- _Text for analysis_:
◇ ◇ ◇ ◇ ◇
Papayya is infrastructure. Shipping first-class provider adapters would mean tracking every SDK update, pricing change, and tool-call format quirk from every provider — and when one breaks, it breaks your runs mid-flight. Instead you own a tiny adapter (≈30 lines), pinned to the SDK version you control, and Papayya focuses on durability, checkpointing, and observability.
◇ ◇ ◇ ◇ ◇
[Stored items from a collection]
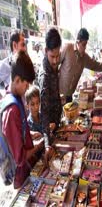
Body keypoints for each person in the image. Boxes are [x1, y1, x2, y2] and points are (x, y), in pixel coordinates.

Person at [1, 51, 42, 188]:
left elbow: (17, 133)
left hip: (27, 169)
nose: (27, 88)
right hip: (21, 175)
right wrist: (39, 146)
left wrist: (29, 134)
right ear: (17, 80)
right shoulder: (12, 111)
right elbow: (19, 158)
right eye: (26, 85)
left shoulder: (16, 98)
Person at [59, 28, 102, 103]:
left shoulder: (84, 57)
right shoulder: (67, 48)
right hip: (59, 93)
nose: (85, 47)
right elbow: (56, 62)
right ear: (78, 42)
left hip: (69, 95)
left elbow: (95, 65)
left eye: (86, 44)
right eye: (83, 45)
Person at [38, 28, 63, 164]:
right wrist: (47, 144)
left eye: (57, 56)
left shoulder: (54, 66)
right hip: (49, 131)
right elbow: (44, 113)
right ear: (45, 50)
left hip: (56, 126)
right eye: (52, 56)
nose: (55, 60)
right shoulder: (44, 76)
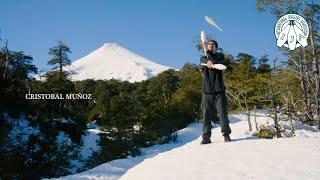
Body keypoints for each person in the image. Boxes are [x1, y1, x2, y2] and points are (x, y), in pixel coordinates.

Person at [199, 39, 232, 144]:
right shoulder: (203, 58)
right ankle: (206, 137)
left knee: (222, 113)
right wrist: (207, 62)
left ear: (216, 48)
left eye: (213, 45)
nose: (210, 46)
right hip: (206, 92)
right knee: (206, 115)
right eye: (209, 44)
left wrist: (210, 59)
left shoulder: (220, 57)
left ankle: (226, 135)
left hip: (219, 91)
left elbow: (219, 64)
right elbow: (202, 62)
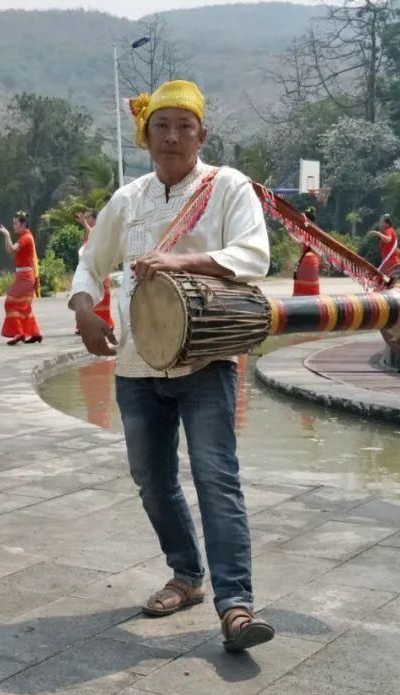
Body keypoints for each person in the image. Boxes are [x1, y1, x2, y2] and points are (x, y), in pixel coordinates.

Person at [70, 80, 275, 652]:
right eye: (161, 126)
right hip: (136, 366)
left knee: (216, 479)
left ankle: (235, 606)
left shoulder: (226, 186)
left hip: (205, 364)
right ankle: (186, 575)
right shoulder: (128, 199)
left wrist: (183, 259)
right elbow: (90, 262)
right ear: (146, 136)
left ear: (201, 134)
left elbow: (254, 254)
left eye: (184, 126)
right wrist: (85, 309)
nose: (173, 137)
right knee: (153, 481)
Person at [0, 211, 43, 345]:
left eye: (16, 223)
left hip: (25, 277)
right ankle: (35, 333)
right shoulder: (24, 237)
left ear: (23, 224)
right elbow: (9, 250)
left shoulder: (26, 238)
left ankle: (19, 333)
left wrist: (6, 235)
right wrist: (7, 237)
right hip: (23, 276)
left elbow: (11, 249)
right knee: (25, 307)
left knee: (10, 302)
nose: (14, 226)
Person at [75, 209, 114, 332]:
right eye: (85, 218)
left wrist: (84, 224)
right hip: (91, 269)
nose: (86, 220)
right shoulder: (88, 232)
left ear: (95, 219)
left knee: (101, 299)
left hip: (100, 269)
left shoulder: (100, 230)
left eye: (88, 218)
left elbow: (96, 238)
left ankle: (103, 324)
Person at [292, 206, 320, 296]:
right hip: (314, 261)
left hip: (305, 261)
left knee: (301, 292)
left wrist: (289, 232)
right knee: (312, 291)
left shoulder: (305, 230)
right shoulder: (316, 230)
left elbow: (298, 241)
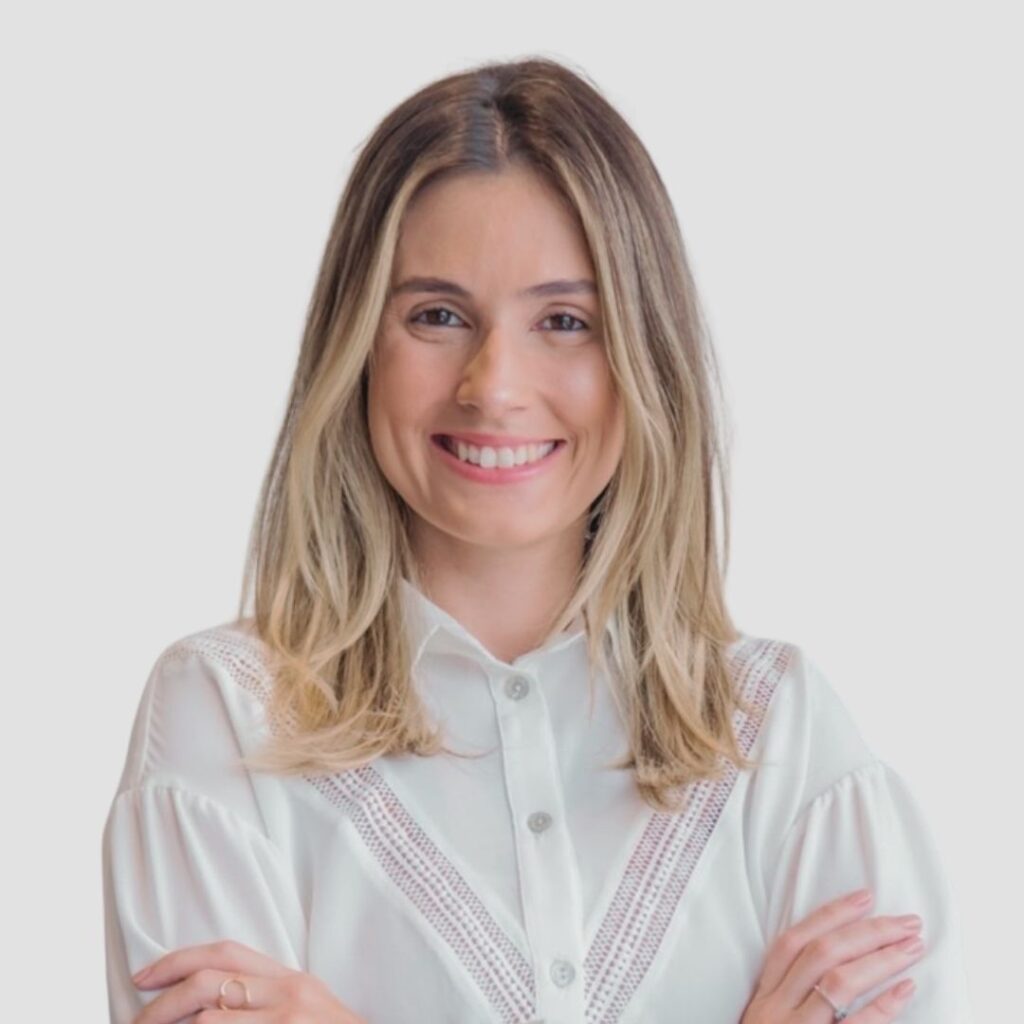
◇ ◇ ◇ ◇ ◇
- _Task directions_: Please copy the stretch of the Papayya text from "Papayya is infrastructure." through "checkpointing, and observability.", updating it so that "reliability" replaces "durability".

- _Written response_:
Papayya is infrastructure. Shipping first-class provider adapters would mean tracking every SDK update, pricing change, and tool-call format quirk from every provider — and when one breaks, it breaks your runs mid-flight. Instead you own a tiny adapter (≈30 lines), pinned to the SDK version you control, and Papayya focuses on reliability, checkpointing, and observability.